▶ **Exercise goal**
Wherever "switch" appears in the records below, copy the line that holds it.
Supplied records Block Start
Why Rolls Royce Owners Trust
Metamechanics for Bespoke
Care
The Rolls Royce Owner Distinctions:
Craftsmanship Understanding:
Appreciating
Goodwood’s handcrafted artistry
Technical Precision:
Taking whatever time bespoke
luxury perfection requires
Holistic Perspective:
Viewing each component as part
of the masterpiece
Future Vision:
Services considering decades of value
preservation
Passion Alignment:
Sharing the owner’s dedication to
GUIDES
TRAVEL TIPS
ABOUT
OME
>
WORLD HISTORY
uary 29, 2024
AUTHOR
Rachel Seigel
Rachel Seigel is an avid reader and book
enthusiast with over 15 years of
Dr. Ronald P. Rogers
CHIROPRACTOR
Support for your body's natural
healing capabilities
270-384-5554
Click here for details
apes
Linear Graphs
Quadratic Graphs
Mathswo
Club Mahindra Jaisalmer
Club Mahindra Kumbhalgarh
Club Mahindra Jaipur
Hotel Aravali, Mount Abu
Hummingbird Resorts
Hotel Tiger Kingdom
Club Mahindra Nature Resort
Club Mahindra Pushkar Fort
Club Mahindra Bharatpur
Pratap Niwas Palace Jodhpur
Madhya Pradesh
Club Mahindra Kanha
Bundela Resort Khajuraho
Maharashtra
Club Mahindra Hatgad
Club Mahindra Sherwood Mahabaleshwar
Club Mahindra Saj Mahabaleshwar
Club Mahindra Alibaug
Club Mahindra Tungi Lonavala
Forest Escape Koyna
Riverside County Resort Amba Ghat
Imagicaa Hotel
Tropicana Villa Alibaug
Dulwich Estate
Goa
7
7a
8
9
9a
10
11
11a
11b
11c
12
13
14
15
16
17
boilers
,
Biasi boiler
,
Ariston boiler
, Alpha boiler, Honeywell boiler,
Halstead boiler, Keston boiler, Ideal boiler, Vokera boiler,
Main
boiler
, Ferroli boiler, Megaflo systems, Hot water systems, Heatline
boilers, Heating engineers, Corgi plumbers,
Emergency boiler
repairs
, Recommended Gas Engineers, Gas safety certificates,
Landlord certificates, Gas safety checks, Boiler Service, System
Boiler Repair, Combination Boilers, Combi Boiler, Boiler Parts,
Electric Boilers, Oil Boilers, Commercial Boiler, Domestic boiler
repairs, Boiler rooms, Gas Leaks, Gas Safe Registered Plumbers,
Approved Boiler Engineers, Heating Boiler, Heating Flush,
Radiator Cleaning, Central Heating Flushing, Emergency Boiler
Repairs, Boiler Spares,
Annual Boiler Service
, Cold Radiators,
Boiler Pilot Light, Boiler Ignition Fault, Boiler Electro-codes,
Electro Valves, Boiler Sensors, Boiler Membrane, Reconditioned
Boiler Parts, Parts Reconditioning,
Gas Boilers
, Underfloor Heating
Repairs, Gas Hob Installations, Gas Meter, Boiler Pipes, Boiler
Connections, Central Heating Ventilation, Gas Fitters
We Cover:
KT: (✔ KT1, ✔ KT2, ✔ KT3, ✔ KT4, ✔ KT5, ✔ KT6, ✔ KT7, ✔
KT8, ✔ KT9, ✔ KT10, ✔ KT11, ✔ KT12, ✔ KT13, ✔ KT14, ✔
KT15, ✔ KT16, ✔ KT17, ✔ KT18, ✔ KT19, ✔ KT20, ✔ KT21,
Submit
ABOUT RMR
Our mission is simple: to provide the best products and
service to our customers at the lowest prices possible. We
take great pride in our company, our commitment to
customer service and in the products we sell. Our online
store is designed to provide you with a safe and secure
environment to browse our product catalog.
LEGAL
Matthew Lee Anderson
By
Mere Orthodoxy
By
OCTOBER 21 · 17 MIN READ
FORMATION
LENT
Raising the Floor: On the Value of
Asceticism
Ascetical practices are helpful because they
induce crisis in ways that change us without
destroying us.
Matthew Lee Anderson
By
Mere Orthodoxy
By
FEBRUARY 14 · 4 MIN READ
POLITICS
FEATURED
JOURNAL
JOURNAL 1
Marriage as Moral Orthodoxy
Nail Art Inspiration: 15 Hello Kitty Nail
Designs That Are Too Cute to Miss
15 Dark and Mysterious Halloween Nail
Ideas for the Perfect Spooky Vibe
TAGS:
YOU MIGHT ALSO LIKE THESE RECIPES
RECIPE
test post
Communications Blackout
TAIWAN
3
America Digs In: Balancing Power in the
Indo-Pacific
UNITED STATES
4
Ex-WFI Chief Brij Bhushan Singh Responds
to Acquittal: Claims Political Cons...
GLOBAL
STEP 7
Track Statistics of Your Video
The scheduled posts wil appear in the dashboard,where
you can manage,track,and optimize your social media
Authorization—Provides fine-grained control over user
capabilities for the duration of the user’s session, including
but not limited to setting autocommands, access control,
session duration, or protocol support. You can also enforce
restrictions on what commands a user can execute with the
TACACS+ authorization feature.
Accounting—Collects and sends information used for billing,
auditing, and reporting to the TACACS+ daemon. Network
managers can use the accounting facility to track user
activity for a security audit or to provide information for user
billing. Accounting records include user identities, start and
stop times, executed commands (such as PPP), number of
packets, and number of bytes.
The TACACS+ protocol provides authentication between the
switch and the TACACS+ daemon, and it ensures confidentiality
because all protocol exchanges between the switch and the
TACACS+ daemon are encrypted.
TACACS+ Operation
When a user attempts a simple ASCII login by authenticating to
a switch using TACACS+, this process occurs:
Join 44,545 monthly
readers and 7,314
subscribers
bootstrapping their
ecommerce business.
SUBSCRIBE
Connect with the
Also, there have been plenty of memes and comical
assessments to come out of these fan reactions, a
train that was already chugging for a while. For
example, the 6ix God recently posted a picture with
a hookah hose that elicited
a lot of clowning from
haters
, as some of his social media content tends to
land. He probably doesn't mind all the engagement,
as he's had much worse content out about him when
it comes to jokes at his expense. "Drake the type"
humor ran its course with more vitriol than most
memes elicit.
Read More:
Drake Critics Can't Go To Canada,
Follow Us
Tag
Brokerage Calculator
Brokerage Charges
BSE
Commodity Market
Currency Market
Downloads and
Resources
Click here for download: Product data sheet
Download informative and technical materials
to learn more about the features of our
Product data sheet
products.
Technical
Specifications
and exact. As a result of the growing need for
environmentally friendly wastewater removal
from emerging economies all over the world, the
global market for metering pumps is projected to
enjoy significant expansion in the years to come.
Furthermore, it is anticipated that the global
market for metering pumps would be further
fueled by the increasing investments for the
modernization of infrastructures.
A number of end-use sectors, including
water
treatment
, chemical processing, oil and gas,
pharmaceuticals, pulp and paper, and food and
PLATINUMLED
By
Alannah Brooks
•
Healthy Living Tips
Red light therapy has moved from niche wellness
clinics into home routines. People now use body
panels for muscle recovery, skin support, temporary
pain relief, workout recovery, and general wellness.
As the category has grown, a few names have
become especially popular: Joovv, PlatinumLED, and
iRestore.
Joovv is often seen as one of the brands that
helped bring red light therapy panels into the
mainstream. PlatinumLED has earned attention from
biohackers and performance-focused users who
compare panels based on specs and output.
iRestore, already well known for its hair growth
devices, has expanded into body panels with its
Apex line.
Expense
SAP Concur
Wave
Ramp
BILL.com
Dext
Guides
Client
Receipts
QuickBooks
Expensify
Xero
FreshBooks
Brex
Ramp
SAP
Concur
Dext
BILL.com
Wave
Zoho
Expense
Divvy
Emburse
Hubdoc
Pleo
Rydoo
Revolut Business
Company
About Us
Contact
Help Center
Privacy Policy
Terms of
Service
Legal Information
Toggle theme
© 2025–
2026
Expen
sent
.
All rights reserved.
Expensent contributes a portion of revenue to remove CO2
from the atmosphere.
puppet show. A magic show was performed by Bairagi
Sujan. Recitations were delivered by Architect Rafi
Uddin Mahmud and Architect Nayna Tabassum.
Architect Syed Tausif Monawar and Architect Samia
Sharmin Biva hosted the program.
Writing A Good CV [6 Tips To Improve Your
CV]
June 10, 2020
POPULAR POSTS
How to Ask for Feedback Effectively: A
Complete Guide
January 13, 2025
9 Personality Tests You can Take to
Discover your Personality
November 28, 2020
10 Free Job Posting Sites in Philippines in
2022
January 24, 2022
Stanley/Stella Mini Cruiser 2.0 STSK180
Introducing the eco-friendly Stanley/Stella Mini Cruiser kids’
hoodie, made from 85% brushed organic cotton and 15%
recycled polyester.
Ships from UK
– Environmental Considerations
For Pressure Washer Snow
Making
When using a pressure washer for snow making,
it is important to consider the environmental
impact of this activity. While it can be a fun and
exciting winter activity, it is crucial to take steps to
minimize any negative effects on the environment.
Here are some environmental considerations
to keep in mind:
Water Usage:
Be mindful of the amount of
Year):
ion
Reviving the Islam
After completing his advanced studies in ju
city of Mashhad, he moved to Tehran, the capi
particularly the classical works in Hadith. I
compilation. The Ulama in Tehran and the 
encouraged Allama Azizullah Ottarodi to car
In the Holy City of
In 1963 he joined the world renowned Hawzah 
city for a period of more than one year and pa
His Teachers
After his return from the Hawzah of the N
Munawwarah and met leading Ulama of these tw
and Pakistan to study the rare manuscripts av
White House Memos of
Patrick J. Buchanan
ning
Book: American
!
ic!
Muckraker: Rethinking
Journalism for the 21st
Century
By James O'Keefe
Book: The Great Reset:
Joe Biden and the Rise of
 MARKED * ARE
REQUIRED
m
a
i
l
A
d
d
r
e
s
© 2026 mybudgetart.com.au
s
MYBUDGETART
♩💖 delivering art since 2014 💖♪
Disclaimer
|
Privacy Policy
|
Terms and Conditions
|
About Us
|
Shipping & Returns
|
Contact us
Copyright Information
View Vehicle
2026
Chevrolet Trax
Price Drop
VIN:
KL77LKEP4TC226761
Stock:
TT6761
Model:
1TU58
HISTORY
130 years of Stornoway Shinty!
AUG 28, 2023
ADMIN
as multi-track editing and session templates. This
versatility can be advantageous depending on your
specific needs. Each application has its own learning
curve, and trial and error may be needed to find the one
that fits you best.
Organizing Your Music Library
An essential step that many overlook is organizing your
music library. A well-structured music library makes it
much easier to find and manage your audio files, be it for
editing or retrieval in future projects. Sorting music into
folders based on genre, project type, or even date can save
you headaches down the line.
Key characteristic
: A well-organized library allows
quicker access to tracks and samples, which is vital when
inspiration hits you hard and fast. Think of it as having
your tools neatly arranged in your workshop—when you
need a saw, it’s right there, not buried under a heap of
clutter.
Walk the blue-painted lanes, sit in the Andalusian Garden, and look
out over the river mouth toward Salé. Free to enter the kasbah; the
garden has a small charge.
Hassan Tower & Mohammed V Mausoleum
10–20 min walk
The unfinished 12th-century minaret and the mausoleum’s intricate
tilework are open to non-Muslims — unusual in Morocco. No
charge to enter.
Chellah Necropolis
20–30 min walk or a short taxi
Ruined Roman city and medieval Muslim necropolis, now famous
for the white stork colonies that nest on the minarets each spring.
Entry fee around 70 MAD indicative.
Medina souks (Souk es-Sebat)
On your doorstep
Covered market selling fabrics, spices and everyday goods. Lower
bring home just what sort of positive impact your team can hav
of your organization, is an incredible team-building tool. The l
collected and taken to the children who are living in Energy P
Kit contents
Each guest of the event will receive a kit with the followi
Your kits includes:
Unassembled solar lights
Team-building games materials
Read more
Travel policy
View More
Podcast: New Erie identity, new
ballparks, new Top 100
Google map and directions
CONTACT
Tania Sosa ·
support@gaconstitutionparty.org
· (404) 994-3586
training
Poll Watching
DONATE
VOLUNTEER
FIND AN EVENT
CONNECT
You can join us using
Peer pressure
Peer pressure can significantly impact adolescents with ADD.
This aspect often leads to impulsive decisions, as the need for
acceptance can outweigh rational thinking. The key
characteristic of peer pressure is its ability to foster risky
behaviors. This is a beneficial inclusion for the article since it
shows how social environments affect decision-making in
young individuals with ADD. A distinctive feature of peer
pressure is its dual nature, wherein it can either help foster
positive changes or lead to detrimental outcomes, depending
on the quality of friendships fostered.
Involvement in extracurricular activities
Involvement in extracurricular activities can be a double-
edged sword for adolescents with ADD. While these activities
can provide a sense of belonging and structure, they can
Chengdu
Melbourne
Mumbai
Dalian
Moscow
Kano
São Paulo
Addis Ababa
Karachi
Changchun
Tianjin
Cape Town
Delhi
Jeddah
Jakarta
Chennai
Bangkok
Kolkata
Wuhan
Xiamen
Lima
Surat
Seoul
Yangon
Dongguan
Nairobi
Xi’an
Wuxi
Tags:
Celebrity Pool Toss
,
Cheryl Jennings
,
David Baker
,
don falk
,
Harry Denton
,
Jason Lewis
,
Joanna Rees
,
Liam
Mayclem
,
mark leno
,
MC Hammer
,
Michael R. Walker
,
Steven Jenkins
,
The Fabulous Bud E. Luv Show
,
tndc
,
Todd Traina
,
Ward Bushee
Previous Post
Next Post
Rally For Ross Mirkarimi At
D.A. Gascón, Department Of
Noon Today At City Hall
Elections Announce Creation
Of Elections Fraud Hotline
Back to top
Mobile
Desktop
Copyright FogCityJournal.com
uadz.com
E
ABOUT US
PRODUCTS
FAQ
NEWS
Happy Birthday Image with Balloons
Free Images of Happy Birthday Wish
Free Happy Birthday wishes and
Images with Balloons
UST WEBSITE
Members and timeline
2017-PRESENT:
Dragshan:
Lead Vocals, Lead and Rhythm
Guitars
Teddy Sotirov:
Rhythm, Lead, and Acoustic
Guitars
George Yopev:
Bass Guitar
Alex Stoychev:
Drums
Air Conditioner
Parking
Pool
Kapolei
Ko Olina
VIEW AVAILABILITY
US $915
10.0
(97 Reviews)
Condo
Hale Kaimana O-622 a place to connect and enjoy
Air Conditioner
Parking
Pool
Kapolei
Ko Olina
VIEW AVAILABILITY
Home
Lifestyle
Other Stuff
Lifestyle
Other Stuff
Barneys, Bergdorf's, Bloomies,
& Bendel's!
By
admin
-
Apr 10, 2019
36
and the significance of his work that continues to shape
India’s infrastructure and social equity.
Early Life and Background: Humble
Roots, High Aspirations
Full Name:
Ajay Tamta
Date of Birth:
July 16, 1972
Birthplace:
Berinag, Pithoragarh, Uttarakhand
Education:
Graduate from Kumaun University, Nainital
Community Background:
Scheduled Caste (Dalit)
Supplied records Block End
▶ **Answer area**
switch and the TACACS+ daemon, and it ensures confidentiality
because all protocol exchanges between the switch and the
a switch using TACACS+, this process occurs:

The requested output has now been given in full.